Ainsi le statut de "sans-papiers" entrave très concrètement le devenir de certains collégiens doués qui ne peuvent voyager librement au-delà des limites de leur district. Autant d’embuches supplémentaires pour poursuivre des études supérieures et afficher des ambitions professionnelles (cf Unicef). En outre, plus de 150.000 personnes encore dépourvues de nationalité n’ont pas accès aux prestations de santé assurées par l’État, selon l’universitaire Pongsadhorn Pokpermdee. "Ils sont vraiment Thaïlandais. Ils sont simplement dans l’attente des procédures de vérification. Dans l’intervalle ils sont en droit de bénéficier des prestations médicales gratuites, comme les autres Thaïlandais" (cf Bangkok Post).
Sans carte d’identité, le droit de vote est aussi exclu. Aucun membre des minorités ethniques ne siège d’ailleurs dans une assemblée nationale où les descendants d’immigrants chinois sont eux majoritaires, bien que leurs familles soient souvent plus récemment installées en Thaïlande que les Lawas ou certains Karens.
E.D. (http://www.lepetitjournal.com/bangkok) 1er novembre 2013
Exposition "Sentiers battus", du 31 octobre au 17 novembre dans les nouveaux locaux de l’Alliance Française de Bangkok 179 Thanon Witthayu, Lumpini, Pathum Wan.
Plan d’accès aux nouveaux locaux
À Phuket, du 27 novembre au 21 décembre à l’université Prince of Songkla.
Puis de nouveau à Bangkok du 16 janvier au 31 janvier 2014 à la Siam Society, MRT, BTS Asoke.

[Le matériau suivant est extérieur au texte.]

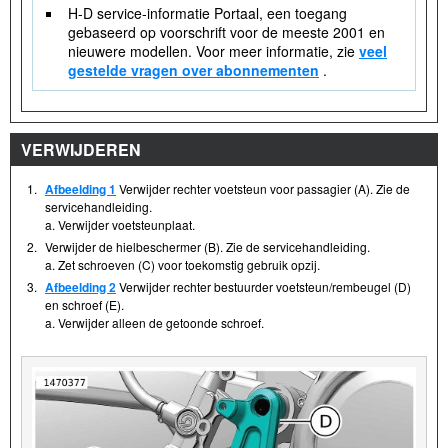
H-D service-informatie Portaal, een toegang
gebaseerd op voorschrift voor de meeste 2001 en
nieuwere modellen. Voor meer informatie, zie
veel
gestelde vragen over abonnementen
.
VERWIJDEREN
1.
Afbeelding 1
Verwijder rechter voetsteun voor passagier (A). Zie de
servicehandleiding.
a. Verwijder voetsteunplaat.
2.
Verwijder de hielbeschermer (B). Zie de servicehandleiding.
a. Zet schroeven (C) voor toekomstig gebruik opzij.
3.
Afbeelding 2
Verwijder rechter bestuurder voetsteun/rembeugel (D)
en schroef (E).
a. Verwijder alleen de getoonde schroef.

(1) Olivier Evrard est ethnologue à l’Institut de Recherche pour le Développement (IRD). Il mène depuis 1994 des enquêtes de terrain dans les zones montagneuses du nord de la Thaïlande et du Laos. Depuis 2005 il collabore avec Prasit Leepreecha, ethnologue au Center for Ethnic Studies and Development de l’Université de Chiang Mai. L’exposition a notamment bénéficié d’un financement de l’IRD dans le cadre du programme de recherche SEATIDE ("Intégration en Asie du Sud-est. Trajectoires d’inclusion, dynamiques d’exclusion") dont l’originalité consiste à s’appuyer sur des acteurs locaux (http://www.lepetitjournal.com/bangkok/communaute/actualite/139205-recherche-l-europe-veut-se-mettre-dans-la-peau-des-pays-d-asie-du-sud-est).
(2) Les groupes ethniques représentaient une population d’environ 1 million de personnes selon une enquête menée conjointement en 2002 par l’UNICEF et les agents thaïlandais du Service du développement et de la protection sociale dans les 20 provinces du nord. Dans la province frontalière de Mae Hong Son ils constituent plus de 50 % de la population.